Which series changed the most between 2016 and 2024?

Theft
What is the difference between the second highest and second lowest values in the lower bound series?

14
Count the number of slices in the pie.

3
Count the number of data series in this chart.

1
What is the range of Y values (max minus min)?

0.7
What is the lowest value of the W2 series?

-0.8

-------

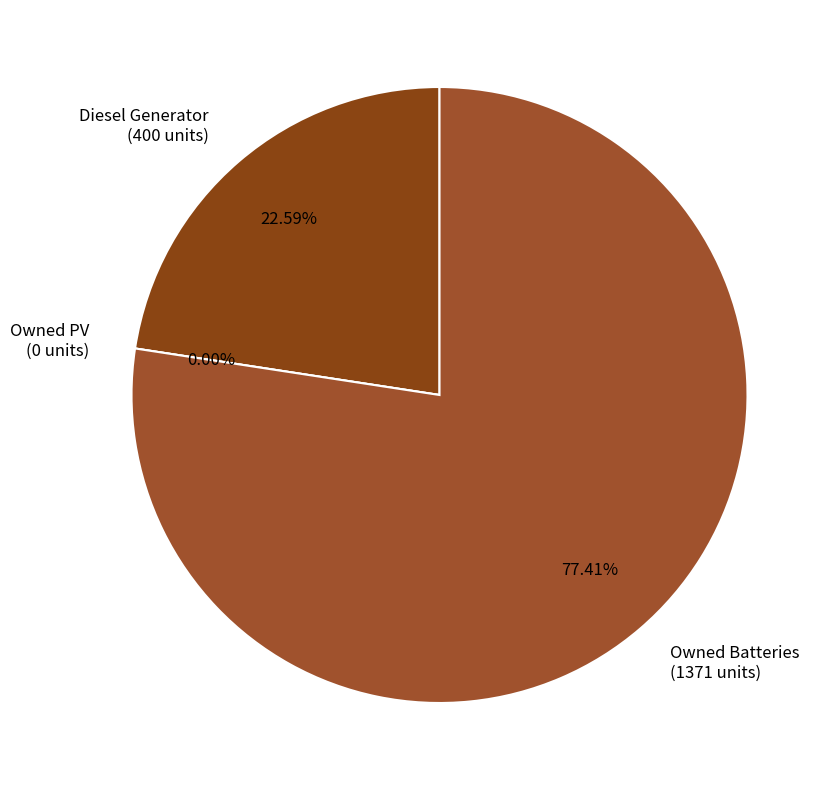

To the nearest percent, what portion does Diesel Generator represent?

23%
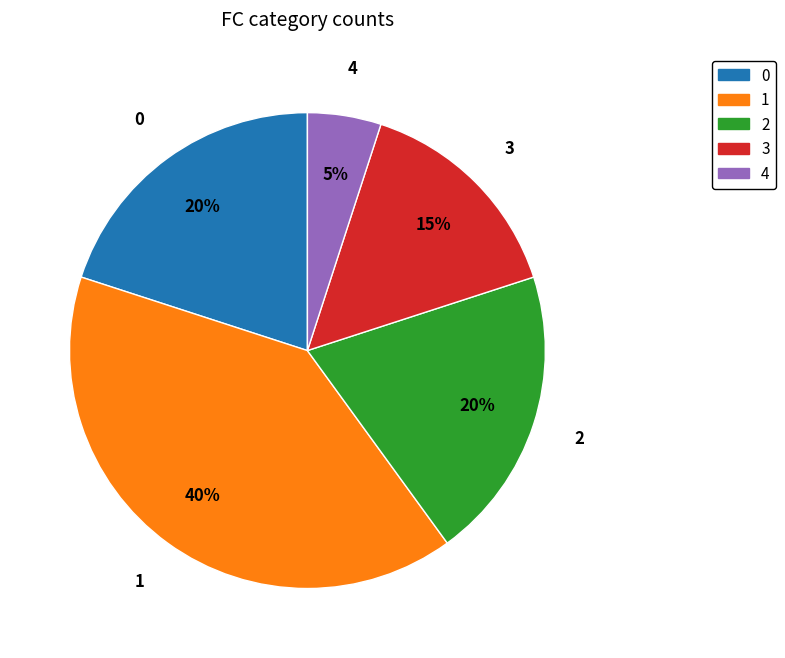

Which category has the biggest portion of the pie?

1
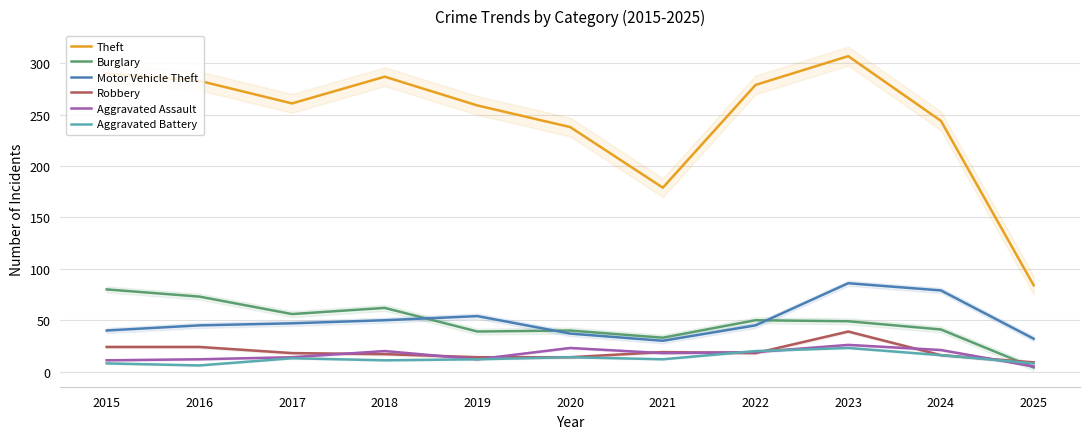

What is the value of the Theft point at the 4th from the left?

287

-------

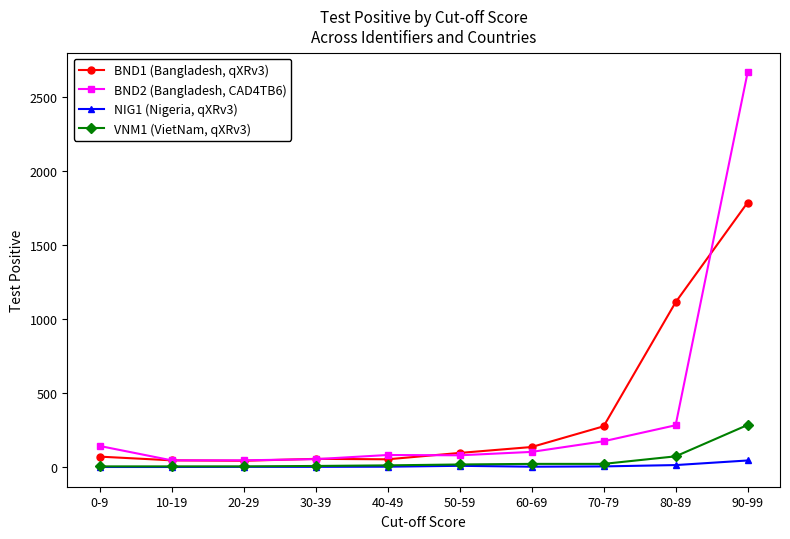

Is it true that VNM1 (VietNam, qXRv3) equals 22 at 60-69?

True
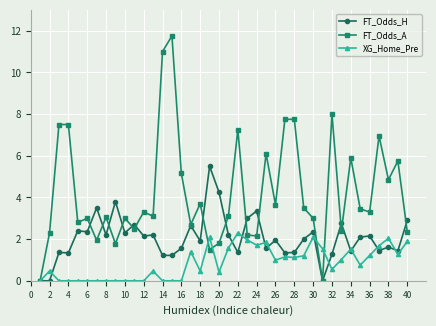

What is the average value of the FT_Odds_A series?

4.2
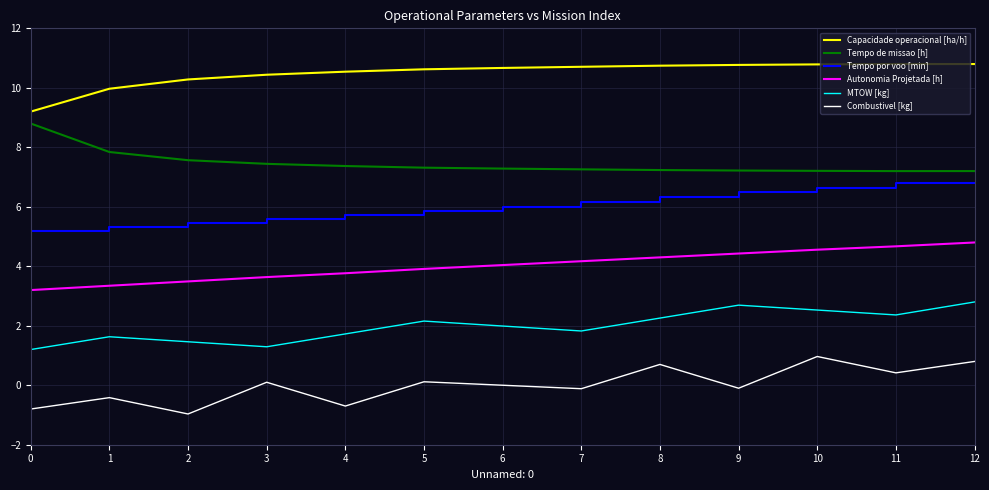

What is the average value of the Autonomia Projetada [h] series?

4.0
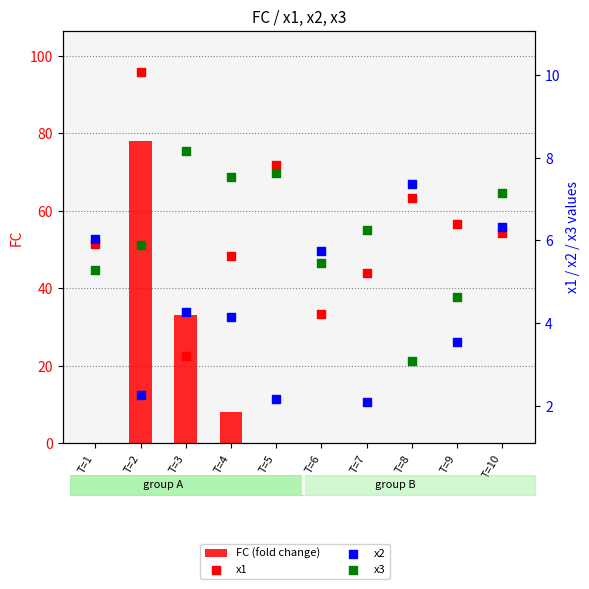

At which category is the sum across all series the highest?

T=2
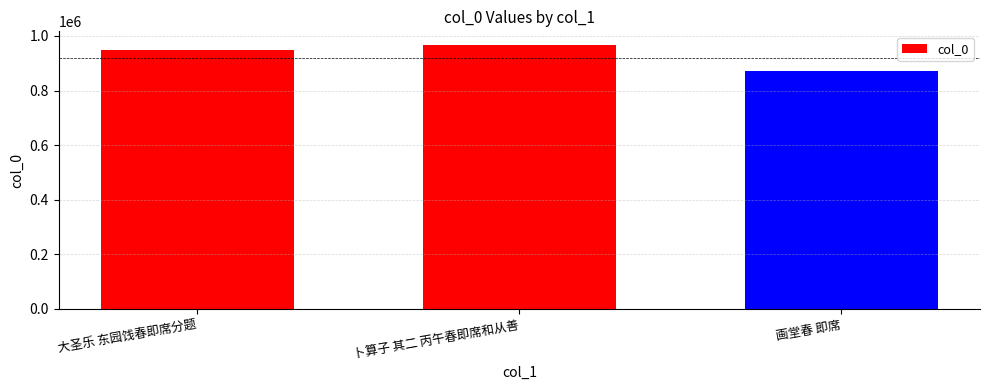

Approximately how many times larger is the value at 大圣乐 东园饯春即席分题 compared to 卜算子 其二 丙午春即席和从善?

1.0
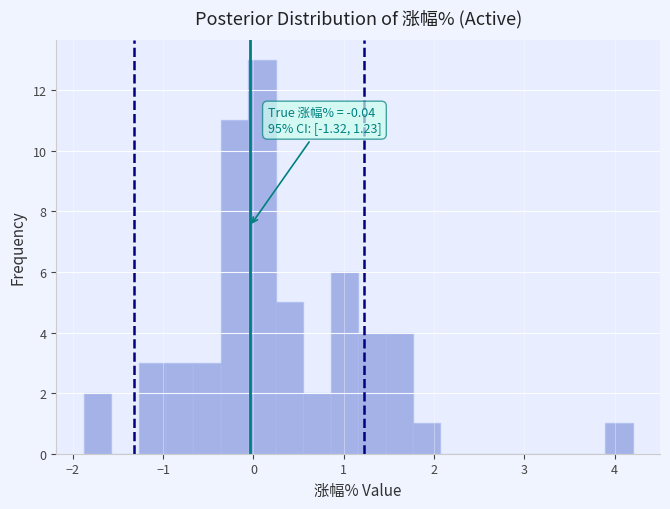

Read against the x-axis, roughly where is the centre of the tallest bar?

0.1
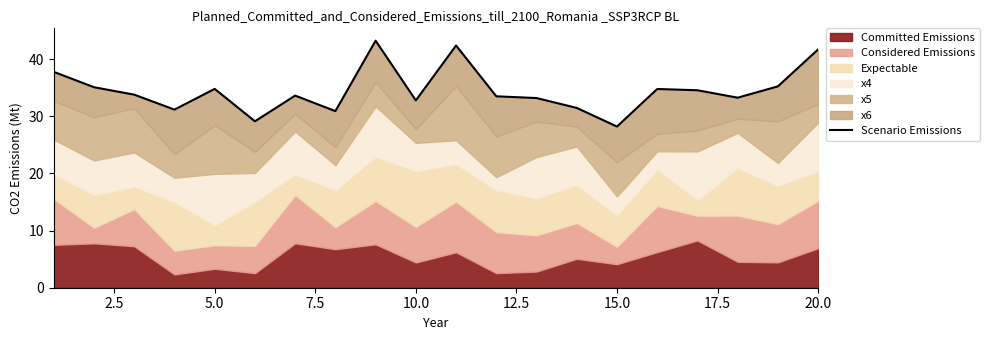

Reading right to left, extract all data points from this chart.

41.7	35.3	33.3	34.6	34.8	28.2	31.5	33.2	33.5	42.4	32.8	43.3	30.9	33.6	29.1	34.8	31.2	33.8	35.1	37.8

-------

ACTION ITEM: Put the lines of the items into a Markdown table with the columns Row and Text, beginning at the line containing "Which series changed" and continuing through the line containing "What is the lowest value of the W2 series?". Skip any blank lines and number the remaining rows in order.

WRITTEN RESPONSE:
| Row | Text |
|---|---|
| 1 | Which series changed the most between 2016 and 2024? |
| 2 | Theft |
| 3 | What is the difference between the second highest and second lowest values in the lower bound series? |
| 4 | 14 |
| 5 | Count the number of slices in the pie. |
| 6 | 3 |
| 7 | Count the number of data series in this chart. |
| 8 | 1 |
| 9 | What is the range of Y values (max minus min)? |
| 10 | 0.7 |
| 11 | What is the lowest value of the W2 series? |